> **Given information**:
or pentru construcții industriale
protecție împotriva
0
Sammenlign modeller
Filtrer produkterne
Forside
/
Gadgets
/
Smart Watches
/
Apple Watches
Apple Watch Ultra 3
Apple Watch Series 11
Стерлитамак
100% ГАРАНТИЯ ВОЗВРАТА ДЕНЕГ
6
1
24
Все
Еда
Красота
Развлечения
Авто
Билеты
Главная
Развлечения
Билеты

> **Exercise aim**:
Some lines of the data may hold the word "Apple". Say how many do, with nothing else.

> **Written reply**:
3